А если говорить о добыче плодов с помощью палки, то надо говорить не о кокосах – бананах, а о низких плодовых деревьях, кустарниках.

Класс хохотал, учитель синел от гнева. А главное, что он взял с парты рисунок Фердинанда, изображение андроида, удивительно смахивающее на портрет самого учителя естественной истории, и не сказал, а прошипел Абелю прямо в лицо:

– Это – что??

– Андроид, – тихо ответил Фердинанд. – Человекоподобная обезьяна.

Класс хохотал – учитель размахивал своим портретом.

В гимназии не злоупотребляли телесными наказаниями, но тут в перерыве в коридоре установили скамью, розги мигом нашлись, согнали всю школу. Фердинанд, вдруг осознав, что с ним хотят сделать, огромными глазами смотрел на взрослых и не мог понять, что происходит и почему. Не слыша его отчаянного шепота, его привязали к позорной скамье, и сторож гимназии основательно выполнил просьбу господина директора. Фердинанд напрягался всем телом – не кричал, не давал себе вздрагивать от ударов, он превратился в камень. К концу экзекуции он вдруг обмяк, всем показалось, что он лишился чувств или умер. Его трясли, поднимали, хлопали по щекам, он не сразу открыл глаза, долго переводил взгляд с одного на другого, и, кажется, не вполне понимал, где он, и что с ним случилось.

Кое-как он дошел до стены, взгляд его не задерживался ни на ком. Потом он все вспомнил, ушел, забился в дальний угол подвала, соображая, как прекратить всё это, его отыскали и поволокли в учительскую.

За столами важно восседали учителя – и те, что учили, и те, что не учили его. Те, кому он симпатизировал, и которые, как он наивно думал, симпатизировали ему. Все они высказались за исключение Абеля из гимназии, это необъяснимое предательство взрослых потрясло Фердинанда сильнее, чем порка. Он молчал, смотрел в свою пустоту, на учителей он больше смотреть не хотел. Предатели, смотрят в рот «герру директору» и его другу-андроиду. Какое редкостное единодушие. Раскаянья от него не добились.

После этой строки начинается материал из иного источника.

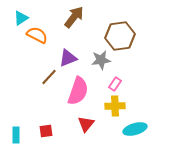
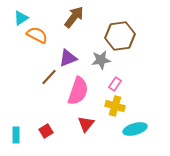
yellow cross: rotated 18 degrees clockwise
red square: rotated 24 degrees counterclockwise
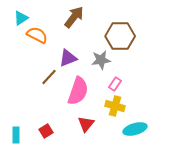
brown hexagon: rotated 8 degrees clockwise
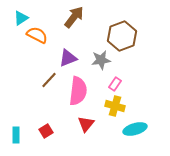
brown hexagon: moved 2 px right; rotated 20 degrees counterclockwise
brown line: moved 3 px down
pink semicircle: rotated 12 degrees counterclockwise
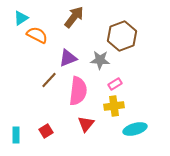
gray star: moved 1 px left; rotated 12 degrees clockwise
pink rectangle: rotated 24 degrees clockwise
yellow cross: moved 1 px left; rotated 24 degrees counterclockwise
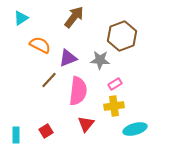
orange semicircle: moved 3 px right, 10 px down
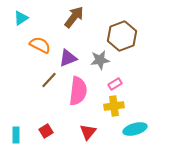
gray star: rotated 12 degrees counterclockwise
red triangle: moved 2 px right, 8 px down
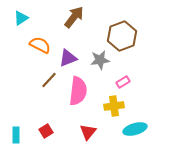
pink rectangle: moved 8 px right, 2 px up
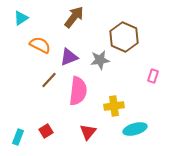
brown hexagon: moved 2 px right, 1 px down; rotated 16 degrees counterclockwise
purple triangle: moved 1 px right, 1 px up
pink rectangle: moved 30 px right, 6 px up; rotated 40 degrees counterclockwise
cyan rectangle: moved 2 px right, 2 px down; rotated 21 degrees clockwise
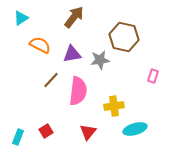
brown hexagon: rotated 12 degrees counterclockwise
purple triangle: moved 3 px right, 3 px up; rotated 12 degrees clockwise
brown line: moved 2 px right
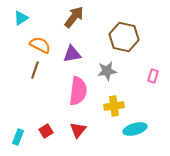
gray star: moved 7 px right, 11 px down
brown line: moved 16 px left, 10 px up; rotated 24 degrees counterclockwise
red triangle: moved 10 px left, 2 px up
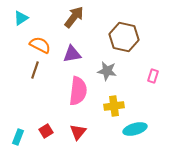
gray star: rotated 18 degrees clockwise
red triangle: moved 2 px down
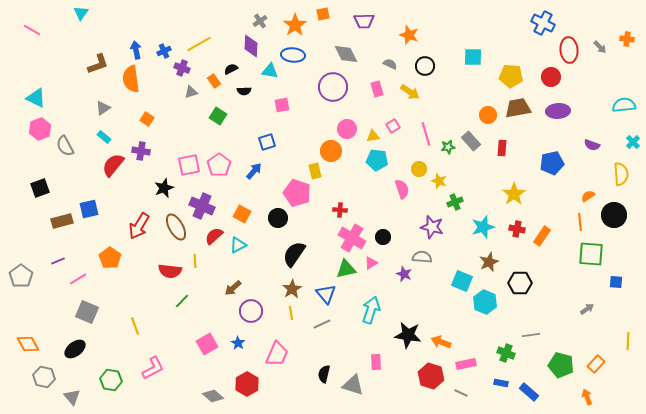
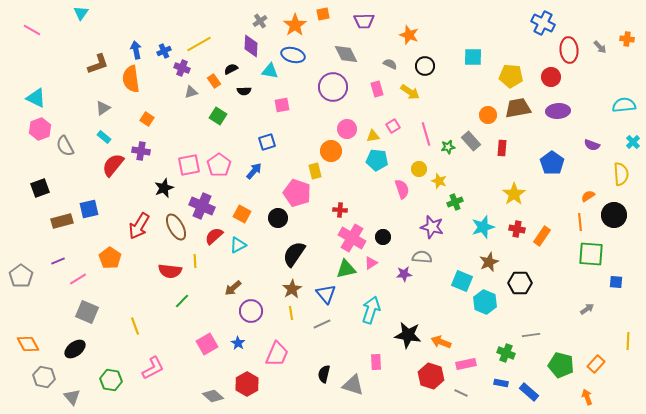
blue ellipse at (293, 55): rotated 10 degrees clockwise
blue pentagon at (552, 163): rotated 25 degrees counterclockwise
purple star at (404, 274): rotated 28 degrees counterclockwise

О том, что ожидает его дома, он и думать не хотел. Отец, свихнувшийся на своей «добропорядочности», исключения сына из гимназии за дерзость учителю не простит никогда. Никому ничего не докажешь.

После невыносимого унижения и предательства тех, кого он считал учителями, а, следовательно, высшими существами, не стоило и жить на этом странном свете. Предстояло идти домой, чтобы его еще раз унизили, сообщили, что он исчадье ада, в этом ничего нового, так он и будет исчадьем ада.

Абель дерзко прищурился и пошел ва-банк.

– Сами ничего не знаете, – совершенно неожиданно для всех, спокойно сказал он. – Я что, должен зазубривать всю галиматью, что вы несёте? Никакой головы не хватит. Я же не виноват, что вы сами думать не умеете и не хотите учиться. Буду страшно рад уйти и никогда больше сюда не приходить. Поцелуйте вашего дорогого андроида, господин директор вас за это похвалит.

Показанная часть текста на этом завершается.